Nas cidades poluídas no norte da Suécia, a chance de apresentar teste alérgico positivo é 70% maior entre crianças de 11 anos, quando comparadas com aquelas que vivem nas regiões menos poluídas do país. No Brasil, um estudo recente, comparando dois grupos de crianças de escolas públicas em São Paulo e Atibaia, mostrou que a sensibilização a ácaros e a outros alérgenos foi maior em São Paulo (47,5%) do que em Atibaia (25%).
De modo geral, trabalhos como os citados indicam que a combinação de poluentes do ar aumenta a reatividade das vias respiratórias, promovendo maior sensibilização nas pessoas predispostas à alergia, que poderão desenvolver rinite e asma. Entretanto, a relação entre poluição atmosférica e doenças alérgicas permanece ainda controversa, pois não tem sido unânime entre os autores observar diferenças na presença de alergias entre áreas com maior e menor índice de exposição à poluição, mostrando mais uma vez que as alergias são doenças multifatoriais, ou seja, existem vários fatores envolvidos no seu aparecimento. Discussões à parte, apesar do mecanismo envolvido não estar bem esclarecido, a poluição atmosférica sem dúvida nenhuma agrava as doenças alérgicas e respiratórias como a asma.

Conjuntivite

O maior desafio da saúde pública é prevenir doenças que afastam a população das atividades diárias. Estimativa da OMS (Organização Mundial da Saúde) aponta que as doenças das vias respiratórias – gripe, resfriado, rinite, sinusite, bronquite e asma – chegam a triplicar no período do inverno.

 O maior problema no frio são as aglomerações em ambientes pouco arejados que facilitam a proliferação de vírus. Além disso, a baixa umidade do ar reduz as defesas do organismo e resseca todas as mucosas, inclusive a lágrima que tem a função de proteger a superfície ocular.

Conjuntivite é a inflamação da conjuntiva, membrana transparente e fina que reveste a parte da frente do globo ocular e o interior das pálpebras. O branco do olho (esclera) é coberto por uma película fina chamada conjuntiva, que produz muco para cobrir e lubrificar o olho. Normalmente, possui pequenos vasos sangüíneos em seu interior, que podem ser vistos através de uma observação mais rigorosa. Quando a conjuntiva se irrita ou inflama, os vasos sangüíneos que a abastecem alargam-se e tornam-se muito mais proeminentes, causando então a vermelhidão do olho.
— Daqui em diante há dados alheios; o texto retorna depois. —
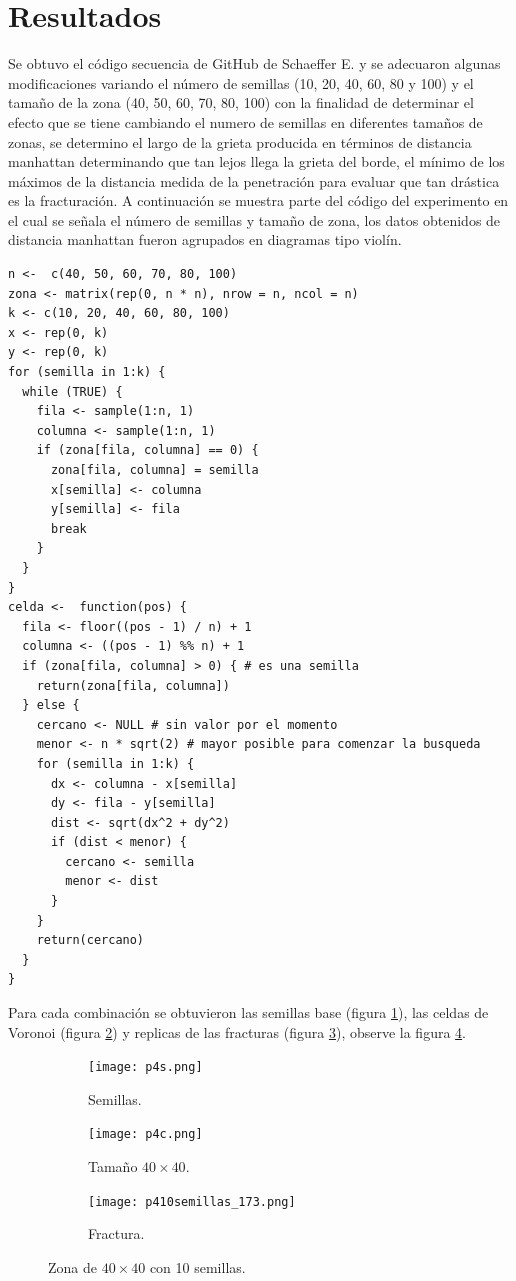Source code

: \documentclass[a4paper]{article}
\begin{document}
\section{Resultados}
\justify
Se obtuvo el código secuencia de GitHub de Schaeffer E. \cite{p3gitdr} y se adecuaron algunas modificaciones variando el número de semillas (10, 20, 40, 60, 80 y 100) y el tamaño de la zona (40, 50, 60, 70, 80, 100) con la finalidad de determinar el efecto que se tiene cambiando el numero de semillas en diferentes tamaños de zonas, se determino el largo de la grieta producida en términos de distancia manhattan determinando que tan lejos llega la grieta del borde, el mínimo de los máximos de la distancia medida de la penetración para evaluar que tan drástica es la fracturación. A continuación se muestra parte del código del experimento \cite{gitadrian} en el cual se señala el número de semillas y tamaño de zona, los datos obtenidos de distancia manhattan fueron agrupados en diagramas tipo violín.
\medskip
\begin{lstlisting}
n <-  c(40, 50, 60, 70, 80, 100)
zona <- matrix(rep(0, n * n), nrow = n, ncol = n)
k <- c(10, 20, 40, 60, 80, 100)
x <- rep(0, k)
y <- rep(0, k) 
for (semilla in 1:k) {
  while (TRUE) { 
    fila <- sample(1:n, 1)
    columna <- sample(1:n, 1)
    if (zona[fila, columna] == 0) {
      zona[fila, columna] = semilla
      x[semilla] <- columna
      y[semilla] <- fila
      break
    }
  }
}
celda <-  function(pos) {
  fila <- floor((pos - 1) / n) + 1
  columna <- ((pos - 1) %% n) + 1
  if (zona[fila, columna] > 0) { # es una semilla
    return(zona[fila, columna])
  } else {
    cercano <- NULL # sin valor por el momento
    menor <- n * sqrt(2) # mayor posible para comenzar la busqueda
    for (semilla in 1:k) {
      dx <- columna - x[semilla]
      dy <- fila - y[semilla]
      dist <- sqrt(dx^2 + dy^2)
      if (dist < menor) {
        cercano <- semilla
        menor <- dist
      }
    }
    return(cercano)
  }
}
\end{lstlisting}
\justify Para cada combinación se obtuvieron las semillas base (figura \ref{b50}), las celdas de Voronoi (figura \ref{b75}) y replicas de las fracturas (figura \ref{b100}), observe la figura \ref{fig:1}.
\medskip
\begin{figure}[h!]
    \centering
\begin{subfigure}[b]{0.3\linewidth}
\texttt{[image: p4s.png]}
\caption{Semillas.}
\label{b50}
\end{subfigure}
\begin{subfigure}[b]{0.3\linewidth}
\texttt{[image: p4c.png]}
\caption{Tamaño $40\times 40$.}
\label{b75}
\end{subfigure}
\begin{subfigure}[b]{0.3\linewidth}
\texttt{[image: p410semillas\_173.png]}
\caption{Fractura.}
\label{b100}
\end{subfigure}
    \caption{Zona de $40\times 40$ con 10 semillas.}
    \label{fig:1}
\end{figure}
\end{document}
Os sintomas são: pálpebras inchadas, vermelhidão, coceira, ardência, sensação de areia nos olhos, lacrimejamento, secreção transparente e fotofobia (aversão à luz). Por ser altamente contagiosa, observa, é um importante fator de afastamento do trabalho que pode durar de três a quatro semanas.

Nas  empresas os maiores veículos de contaminação são os teclados de computador, mouse e interruptores de luz. Os especialistas também chama a atenção para os carrinhos de supermercado e balcões do varejo. Engana-se quem pensa que passar álcool nos objetos elimina vírus. A dica para evitar o contágio é lavar as mãos com freqüência, principalmente depois de usar objetos que foram manuseados por outras pessoas e ingerir bastante água para manter a hidratação.

Para Previvinir o contágio tome as seguintes precauções.
·Evite aglomerações ou freqüentar piscinas de academias ou clubes;
·Lave com freqüência o rosto e as mãos uma vez que estas são veículos importantes para a transmissão de microorganismos patogênicos;
·Não coce os olhos;
·Aumente a freqüência com que troca as toalhas do banheiro ou use toalhas de papel para enxugar o rosto e as mãos;
·Troque as fronhas dos travesseiros diariamente enquanto perdurar a crise;
·Não compartilhe o uso de esponjas, rímel, delineadores ou de qualquer outro produto de beleza.

Tratamento
Lave os olhos e faça compressas com água gelada, que deve ser filtrada e fervida, ou com soro fisiológico. Para a conjuntivite viral não existem medicamentos específicos. Cuidados especiais com a higiene ajudam a controlar o contágio e a evolução da doença.
Acima de tudo, não se automedique. A indicação de qualquer remédio só pode ser feita por um médico. Alguns colírios são altamente contra-indicados porque podem provocar sérias complicações e agravar o quadro.